[Date Prev][Date Next][Thread Prev][Thread Next][Date Index][Thread Index]
Re: Encoding Standard (mostly complete)
Hi Anne!
First, another proposal: In the name/label table, state that "unicode"
is another label for "utf-16" and that "unicodeFFFE" is another label
for "utf-16be".
Paradoxically, at least for HTML, then this is perhaps more relevant as
a label for UTF-8 encodings than as a label for for UTF-16 encodings -
however, this is also the case of for the other names of the UTF-16
encodings.
Anne van Kesteren, Thu, 26 Apr 2012 13:44:05 +0200:
> On Mon, 23 Apr 2012 13:30:04 +0200, Leif Halvard Silli:
>> (1) Just an idea - take it or leave it: Section 7 is called "The
>> encoding" and that it only describes a single encoding - UTF-8. In
>> order to emphasize "UTF-8" as _the_ encoding, how about collapsing
>> section 8 to 13 into a single section named "Legacy encodings", with 6
>> sub-sections?
>
> How would you title the subsections? I could not think of something good.

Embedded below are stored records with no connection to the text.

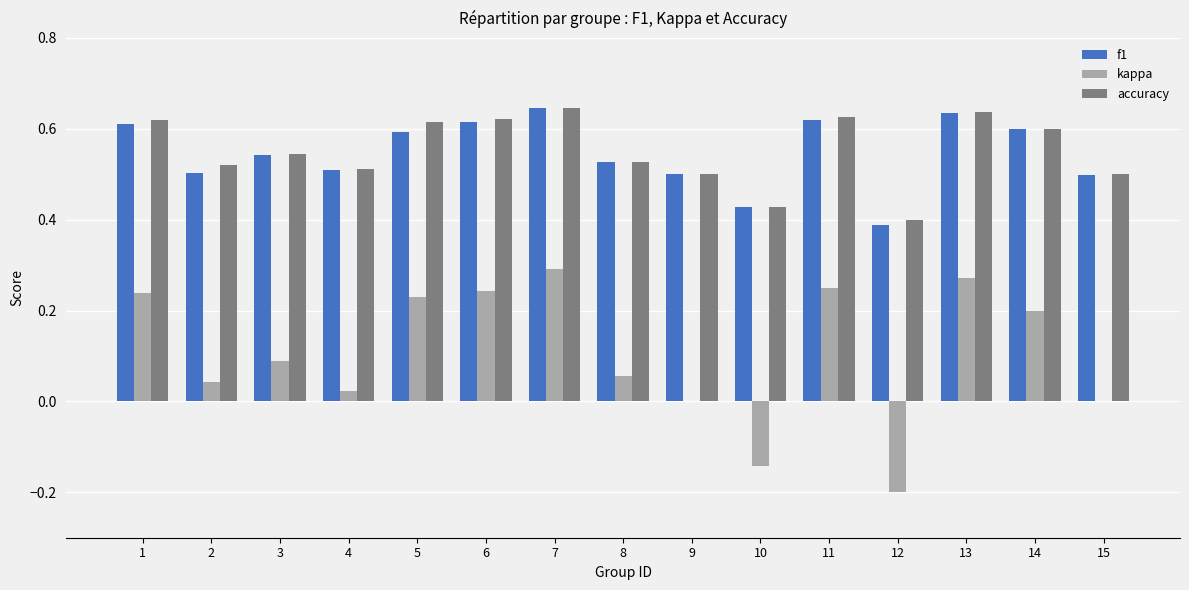

What is the sum of the accuracy values at 6 and 12?

1.0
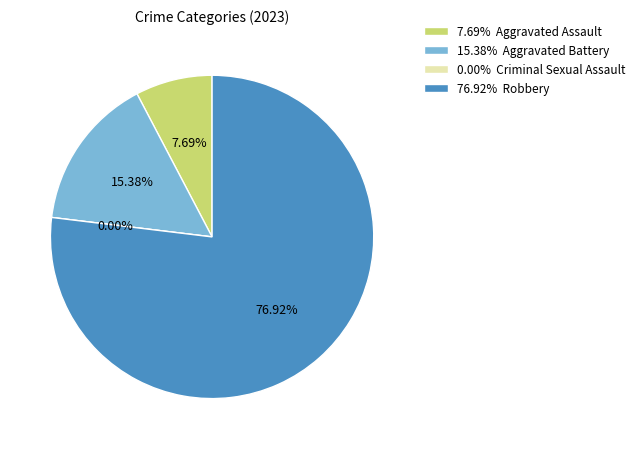

Between Aggravated Battery and Aggravated Assault, which is larger?

Aggravated Battery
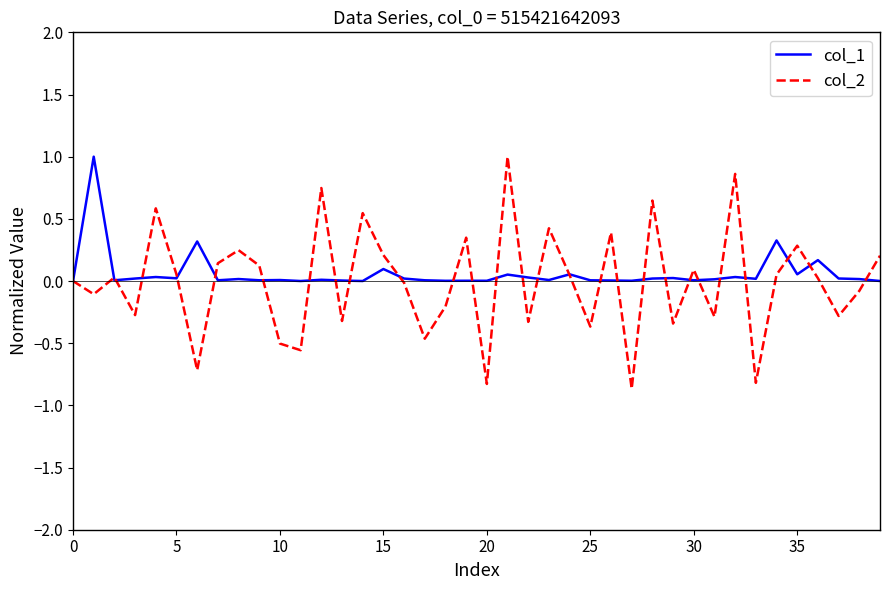

What is the maximum value shown in the chart?

1.0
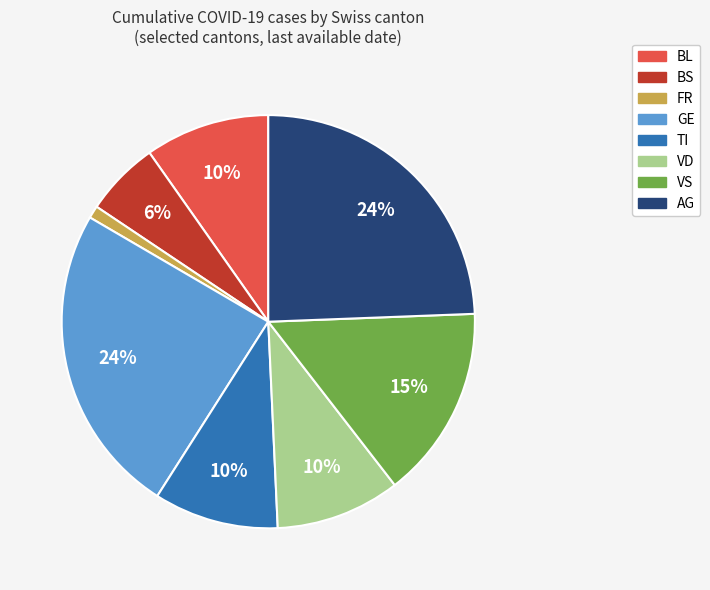

Is there any slice that represents more than half of the pie?

No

Roughly this was what I had in mind, starting with section 7:
7 The <ins>standard</ins> encoding
7.1 utf-8
8 The legacy encodings
8.1 The Single-byte legacy encodings
8.2 The Multi-byte legacy encodings
8.2.1 The Chinese (simplified) legacy encodings
8.2.1.1 gbk
8.2.1.2 gb18030
8.2.1.3 hz-gb-2312
8.2.2 The Chinese (traditional) legacy encodings
8.2.2.1 big5
8.2.3 The Japanese legacy encodings
8.2.3.1 euc-jp
8.2.3.2 iso-2022-jp
8.2.3.3 shift_jis
8.2.4 The Korean legacy encodings
8.2.4.1 euc-kr
8.2.4.2 iso-2022-kr
8.2.5 The utf-16 legacy encodings
8.2.5.1 utf-16
8.2.5.2 utf-16be
>> (2) I would suggest that you, the first time you talk about "byte order
>> mark", also introduce the abbreviation - "BOM". Currently, BOM occurs
>> in section 13 while "byte order mark" occurs in section 6.
>
> Done.
Would it not be an idea to say "(BOM)" (in an parenthesis) also in the
note under '13 Legacy utf-16 encodings', just in case someone searches
for "BOM"?
>> (3) Regarding the note "the byte order mark is considered more
>> authoritative than anything else", then I would suggest specifying what
>> "anything else" means. I suppose that it includes - or at least ought
>> to include
>>
>> HTTP,
>> <meta charset>,
>> <meta http-equiv=Content-Type>,
>> <?xml version="1.0" encoding="<anyvalue>" ?>
>> Manual encoding overriding by the user
>> The above is valid for both XML and HTML.
>>
>> Unless this is listed/described, then I think one starts to guess
>> what "anything else" means.
>
> I think this should become clearer once this is integrated into other
> specifications. I rather not mention too much format specific things
> here.
OK. But may be it would be possible to say something quite general
which leads the thought in the right direction? For instance:
"... than anything else, such as encoding declarations in higher
protocols, format specific encoding declarations and manual user
overriding."
--
Leif H Silli